==== Data extracts ====

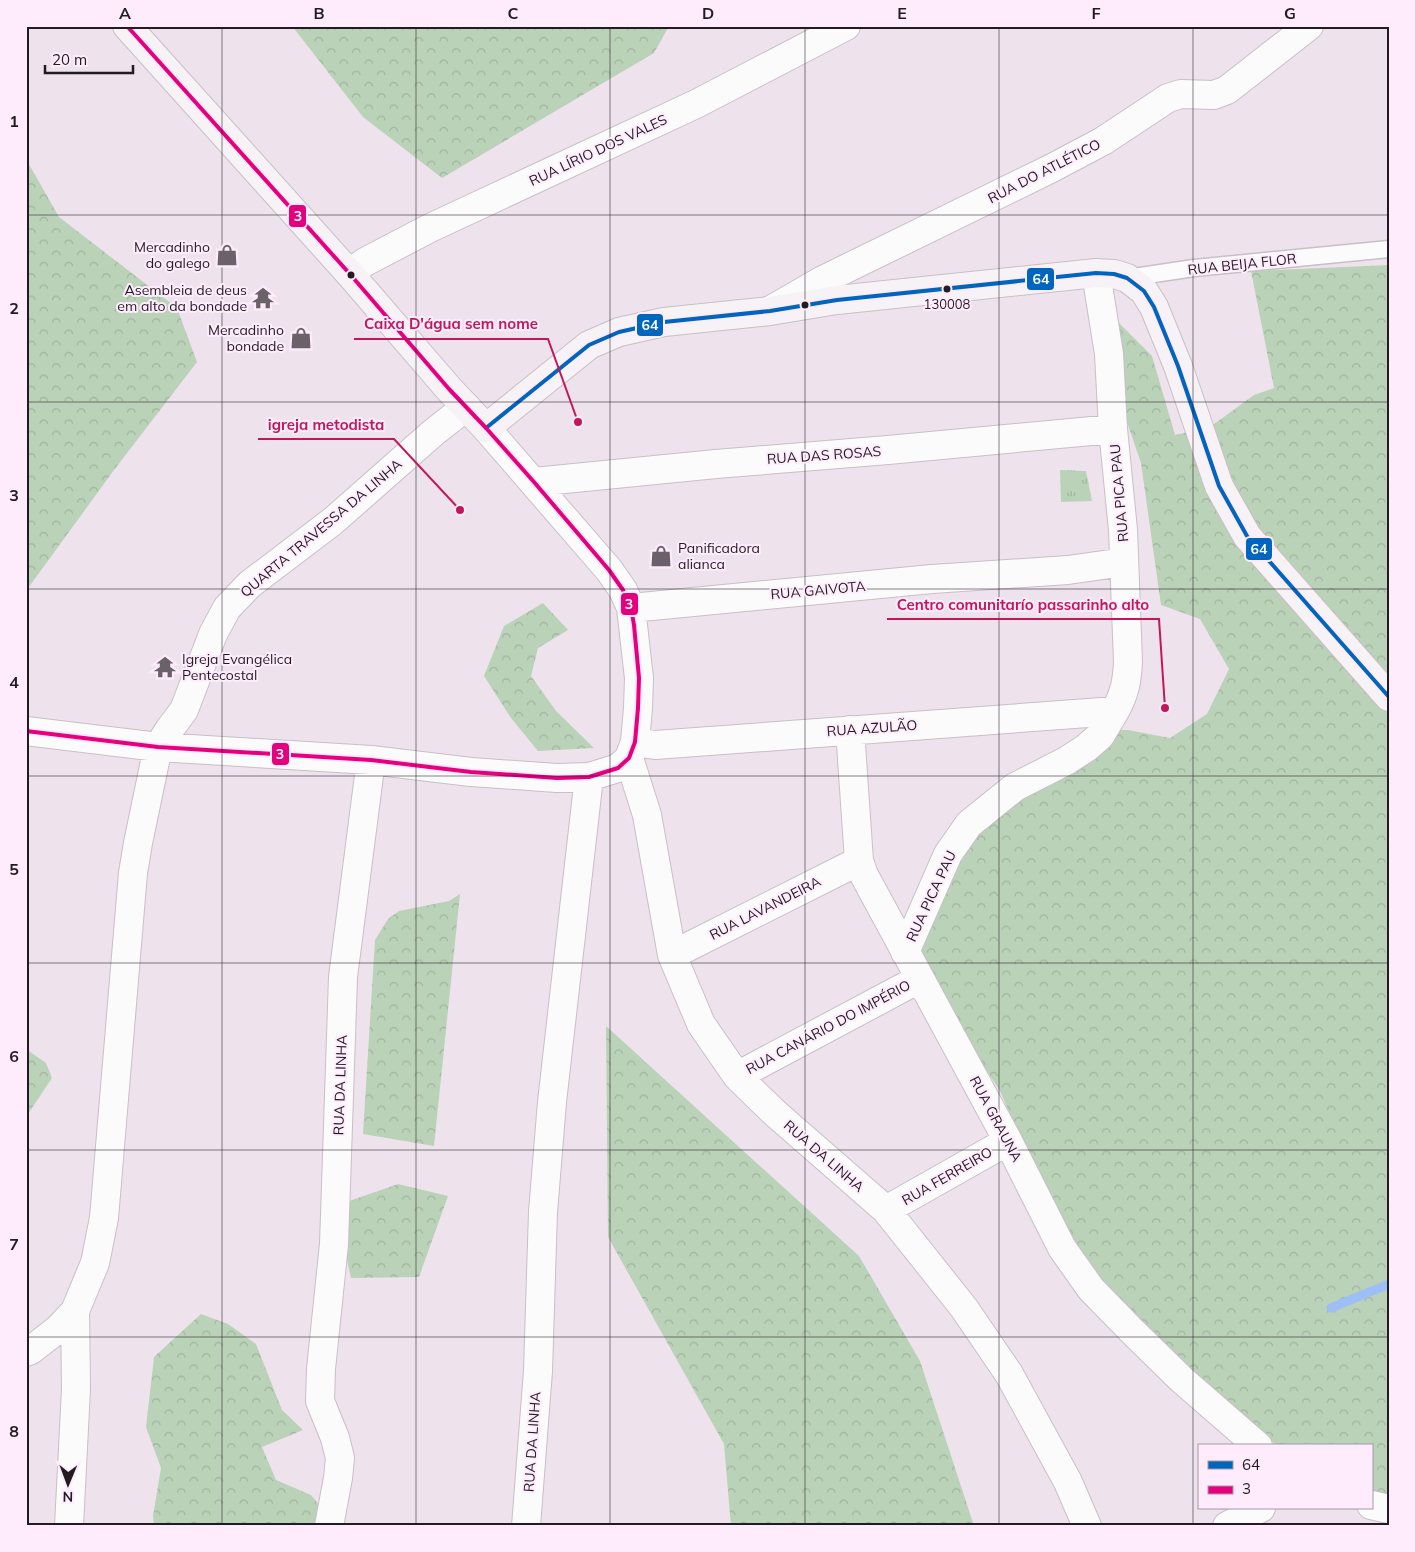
<svg xmlns="http://www.w3.org/2000/svg" width="1415" height="1552" font-family="Mulish,sans-serif">
<style>
.grass{fill:url(#grass-tufts)}
.forest{fill:url(#forest-crowns)}
.lines{fill:none;stroke-linecap:round;stroke-linejoin:round}
.stream{stroke:#9dbff6;stroke-width:9}
.lane-casing{stroke:#c8bfc7;stroke-width:19}
.street-casing{stroke:#c8bfc7;stroke-width:30}
.secondary-casing{stroke:#c8bfc7;stroke-width:30}
.lane{stroke:#fcfbfc;stroke-width:16}
.street{stroke:#fcfbfc;stroke-width:28}
.secondary{stroke:#f7f2f5;stroke-width:28}
.bus-1-casing{stroke:#feecfd;stroke-width:8}
.bus-2-casing{stroke:#feecfd;stroke-width:8}
.bus-1{stroke:#0065bd;stroke-width:4}
.bus-2{stroke:#e5007d;stroke-width:4}
.grid{fill:none;stroke:#231b22;stroke-width:1;stroke-opacity:0.55}
.bus-dot{fill:#231b22;stroke:#feecfd;stroke-width:2}
.labels{text-anchor:middle;stroke-width:4;stroke-linejoin:round;paint-order:stroke}
.bus-label{font-size:13px;fill:#231b22;stroke:#feecfd}
.street-label{font-size:14px;fill:#231b22;stroke:#feecfd}
.poi-label{font-size:14px;fill:#231b22;stroke:#feecfd;text-anchor:end}
.leader{fill:none;stroke:#c2185b;stroke-width:2}
.callout-dot{fill:#c2185b;stroke:#feecfd;stroke-width:2}
.callout-label{font-size:15px;text-anchor:middle;font-weight:bold;fill:#c2185b;stroke:#feecfd;stroke-width:4;stroke-linejoin:round;paint-order:stroke}
.line-badge{stroke:#feecfd;stroke-width:2}
.badge-label{font-size:14px;text-anchor:middle;font-weight:bold;fill:#fff}
.neatline{fill:none;stroke:#231b22;stroke-width:2}
.grid-label{font-size:16px;text-anchor:middle;font-weight:bold;fill:#231b22}
</style>
<defs>
<pattern id="grass-tufts" width="24" height="20" patternUnits="userSpaceOnUse" patternTransform="scale(1.25)"><rect width="24" height="20" fill="#bad2b8"/><path d="M3 7l-1-3M5 7V3M7 7l1-3M15 17l-1-3M17 17v-4M19 17l1-3" fill="none" stroke="#a0b49e"/></pattern>
<pattern id="forest-crowns" width="20" height="18" patternUnits="userSpaceOnUse" patternTransform="scale(1.25)"><rect width="20" height="18" fill="#bad2b8"/><path d="M2 6a3 3 0 1 1 6 0M12 15a3 3 0 1 1 6 0" fill="none" stroke="#a0b49e"/></pattern>
</defs>
<rect width="100%" height="100%" fill="#eee2ed"/>
<path class="grass" d="M1060 470 1086 471 1092 501 1061 502Z"/>
<path class="forest" d="M292 26H669L654 53 442 178 363 117Z
M26 159 59 217 177 308 197 362 114 470 26 591Z
M1389 265V1501L1371 1496V1446H1278L1236 1415 1074 1262 1000 1091 903 942 970 832 1101 730H1128L1170 738 1207 714 1229 669 1200 619 1161 605 1141 463 1120 402 1115 319 1152 356 1175 435 1210 427 1254 395 1274 388 1251 271Z
M543 603 568 630 538 648 531 676 556 711 594 748 538 751 511 718 484 676 504 626Z
M460 894 434 1146 363 1134 375 940 388 919 399 911 449 901Z
M606 1026 859 1256 920 1361 974 1526H731L724 1444 608 1237Z
M26 1049 46 1063 52 1078 26 1117Z
M398 1184 448 1196 419 1277 351 1278 335 1206Z
M201 1314 228 1324 256 1344 282 1410 303 1430 262 1447 276 1480 311 1495 336 1526H154L153 1516 161 1468 146 1427 154 1357Z"/>
<g class="lines">
<path class="stream" d="M1331 1308 1389 1284"/>
<g class="lane-casing">
<path id="lane" d="M1127 278 1194 268 1389 249"/>
</g>
<g class="street-casing">
<path id="street" d="M349 273 365 262 430 228 696 104 846 26
M771 310 823 280 1052 168 1103 141 1168 98 1181 94 1214 95 1227 90 1309 26
M534 482 716 464 888 450 1113 429
M631 608 932 579 1068 570 1124 562
M850 730 859 861 864 875 1008 1141 1062 1248 1091 1289 1131 1330 1181 1379 1258 1446
M26 731 158 747 371 760 471 772 557 778 589 777 618 768 629 758 635 742 638 708 639 678 631 608 623 590 609 570 486 428
M635 742 655 745 1115 711C1125 693 1127 681 1128 662L1123 530 1113 429 1109 354 1096 273
M629 758 647 815 672 955 701 1024 737 1076 748 1087 776 1114 886 1210 964 1308 1009 1374 1068 1482 1087 1526
M905 952 948 854 969 824 1015 787 1066 761 1086 748 1100 736 1115 711
M672 955 859 861
M737 1076 919 979
M886 1210 1008 1141
M26 1352 31 1350 58 1329 75 1311 95 1263 104 1218 133 873 138 843 158 747 169 730 184 710 213 634 227 608 250 584 333 521 434 432 466 407
M1371 1505 1389 1509
M69 1526 76 1389 75 1311
M329 1526 338 1478 340 1458 335 1438 320 1401 321 1369 334 1244 343 977 371 760
M526 1526 538 1371 543 1212 552 1102 589 777
M1227 1526 1261 1508"/>
</g>
<g class="secondary-casing">
<path id="secondary" d="M127 26 349 273 449 389 486 428 589 345 619 332 664 322 770 311 837 300 1096 273 1114 274 1127 278 1144 291 1154 307 1178 366 1219 486 1247 536 1389 697"/>
</g>
<use href="#lane" class="lane"/>
<use href="#street" class="street"/>
<use href="#secondary" class="secondary"/>
<g class="bus-1-casing">
<path id="bus-1" d="M486 428 589 345 619 332 664 322 770 311 837 300 1096 273 1114 274 1127 278 1144 291 1154 307 1178 366 1219 486 1247 536 1389 697"/>
</g>
<g class="bus-2-casing">
<path id="bus-2" d="M26 731 158 747 371 760 471 772 557 778 589 777 618 768 629 758 635 742 638 708 639 678 634 625 631 608 623 590 609 570 534 482 486 428 449 389 349 273 127 26"/>
</g>
<use href="#bus-1" class="bus-1"/>
<use href="#bus-2" class="bus-2"/>
</g>
<path class="grid" d="M222 26V1526M416 26V1526M610 26V1526M805 26V1526M999 26V1526M1193 26V1526M26 215H1389M26 402H1389M26 589H1389M26 776H1389M26 963H1389M26 1150H1389M26 1337H1389"/>
<defs>
<g id="shop-bare" transform="scale(1.725)"><path d="M-5-2.5h2.3a2.7 3.5 0 0 1 5.4 0H5L5.5 6h-11ZM-1.5-2.5h3a1.5 2.3 0 0 0-3 0Z" fill="#6a6169" stroke="#feecfd" stroke-width="2.5" paint-order="stroke"/></g>
<g id="temple-bare" transform="scale(1.725)"><path d="M0-6L5-2H3V0L6.5 2.5H4V6H1.5V3h-3V6H-4V2.5H-6.5L-3 0V-2H-5Z" fill="#6a6169" stroke="#feecfd" stroke-width="2.5" paint-order="stroke"/></g>
</defs>
<g fill-rule="evenodd">
<use href="#shop-bare" x="227" y="255"/>
<use href="#temple-bare" x="263" y="298"/>
<use href="#shop-bare" x="301" y="338"/>
<use href="#shop-bare" x="661" y="556"/>
<use href="#temple-bare" x="165" y="667"/>
</g>
<g class="bus-dot">
<circle cx="351" cy="275" r="4.5"/>
<circle cx="947" cy="289" r="4.5"/>
<circle cx="805" cy="305" r="4.5"/>
</g>
<g class="labels">
<g class="bus-label">
<text x="947" y="309">130008</text>
</g>
<g class="street-label">
<text transform="translate(598 150) rotate(-25)" y="5">RUA LÍRIO DOS VALES</text>
<text transform="translate(1044 171) rotate(-27)" y="5">RUA DO ATLÉTICO</text>
<text transform="translate(1242 264) rotate(-6)" y="5">RUA BEIJA FLOR</text>
<text transform="translate(824 455) rotate(-4)" y="5">RUA DAS ROSAS</text>
<text transform="translate(1119 493) rotate(-95)" y="5">RUA PICA PAU</text>
<text transform="translate(321 528) rotate(-40)" y="5">QUARTA TRAVESSA DA LINHA</text>
<text transform="translate(818 590) rotate(-5)" y="5">RUA GAIVOTA</text>
<text transform="translate(872 728) rotate(-4)" y="5">RUA AZULÃO</text>
<text transform="translate(931 896) rotate(-65)" y="5">RUA PICA PAU</text>
<text transform="translate(765 908) rotate(-27)" y="5">RUA LAVANDEIRA</text>
<text transform="translate(828 1027) rotate(-28)" y="5">RUA CANÁRIO DO IMPÉRIO</text>
<text transform="translate(340 1085) rotate(-88)" y="5">RUA DA LINHA</text>
<text transform="translate(996 1119) rotate(62)" y="5">RUA GRAUNA</text>
<text transform="translate(824 1156) rotate(41)" y="5">RUA DA LINHA</text>
<text transform="translate(947 1176) rotate(-30)" y="5">RUA FERREIRO</text>
<text transform="translate(532 1442) rotate(-86)" y="5">RUA DA LINHA</text>
</g>
<g class="poi-label">
<text x="210" y="252">Mercadinho<tspan x="210" dy="16">do galego</tspan></text>
<text x="247" y="295">Asembleia de deus<tspan x="247" dy="16">em alto da bondade</tspan></text>
<text x="284" y="335">Mercadinho<tspan x="284" dy="16">bondade</tspan></text>
<text x="678" y="553" text-anchor="start">Panificadora<tspan x="678" dy="16">alianca</tspan></text>
<text x="182" y="664" text-anchor="start">Igreja Evangélica<tspan x="182" dy="16">Pentecostal</tspan></text>
</g>
</g>
<path class="leader" d="M578 422L548 339H354M460 510L394 439H258M1165 708L1159 619H887"/>
<g class="callout-dot">
<circle cx="578" cy="422" r="5"/>
<circle cx="460" cy="510" r="5"/>
<circle cx="1165" cy="708" r="5"/>
</g>
<g class="callout-label">
<text x="451" y="329">Caixa D'água sem nome</text>
<text x="326" y="430">igreja metodista</text>
<text x="1023" y="610">Centro comunitarío passarinho alto</text>
</g>
<g class="line-badge">
<rect x="288" y="204" width="19" height="24" rx="5" fill="#e5007d"/>
<rect x="1026" y="267" width="29" height="24" rx="5" fill="#0065bd"/>
<rect x="636" y="313" width="28" height="24" rx="5" fill="#0065bd"/>
<rect x="1245" y="537" width="28" height="24" rx="5" fill="#0065bd"/>
<rect x="620" y="592" width="19" height="24" rx="5" fill="#e5007d"/>
<rect x="271" y="742" width="19" height="24" rx="5" fill="#e5007d"/>
</g>
<g class="badge-label">
<text x="298" y="221">3</text>
<text x="1041" y="284">64</text>
<text x="650" y="330">64</text>
<text x="1259" y="554">64</text>
<text x="629" y="609">3</text>
<text x="280" y="759">3</text>
</g>
<rect width="1415" height="1552" fill="none" stroke="#feecfd" stroke-width="55"/>
<rect x="1198" y="1444" width="175" height="65" fill="#feecfd" stroke="#a698a5"/>
<rect x="1208" y="1461" width="25" height="8" fill="#0065bd" stroke="#a698a5"/>
<text x="1242" y="1470" font-size="15" fill="#231b22">64</text>
<rect x="1208" y="1486" width="25" height="8" fill="#e5007d" stroke="#a698a5"/>
<text x="1242" y="1494" font-size="15" fill="#231b22">3</text>
<g transform="translate(68 1484) rotate(181)" stroke="#feecfd" stroke-width="4" paint-order="stroke">
<path d="M0-4L9 19L0 12L-9 19Z" fill="#231b22"/>
<text y="-8" font-size="14" font-weight="bold" text-anchor="middle" fill="#231b22">N</text>
</g>
<path d="M45 65v8h88v-8" fill="none" stroke="#231b22" stroke-width="2.5"/>
<text x="52" y="65" font-size="15" fill="#231b22" stroke="#feecfd" stroke-width="4" paint-order="stroke">20 m</text>
<rect x="28" y="28" width="1360" height="1496" class="neatline"/>
<g class="grid-label">
<text x="125" y="19">A</text>
<text x="319" y="19">B</text>
<text x="513" y="19">C</text>
<text x="708" y="19">D</text>
<text x="902" y="19">E</text>
<text x="1096" y="19">F</text>
<text x="1290" y="19">G</text>
<text x="14" y="127">1</text>
<text x="14" y="314">2</text>
<text x="14" y="501">3</text>
<text x="14" y="688">4</text>
<text x="14" y="875">5</text>
<text x="14" y="1062">6</text>
<text x="14" y="1250">7</text>
<text x="14" y="1437">8</text>
</g>
</svg>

====

Work order: Lines holding the string "bondade" must be copied out of the entries above.

Written response:
<text x="247" y="295">Asembleia de deus<tspan x="247" dy="16">em alto da bondade</tspan></text>
<text x="284" y="335">Mercadinho<tspan x="284" dy="16">bondade</tspan></text>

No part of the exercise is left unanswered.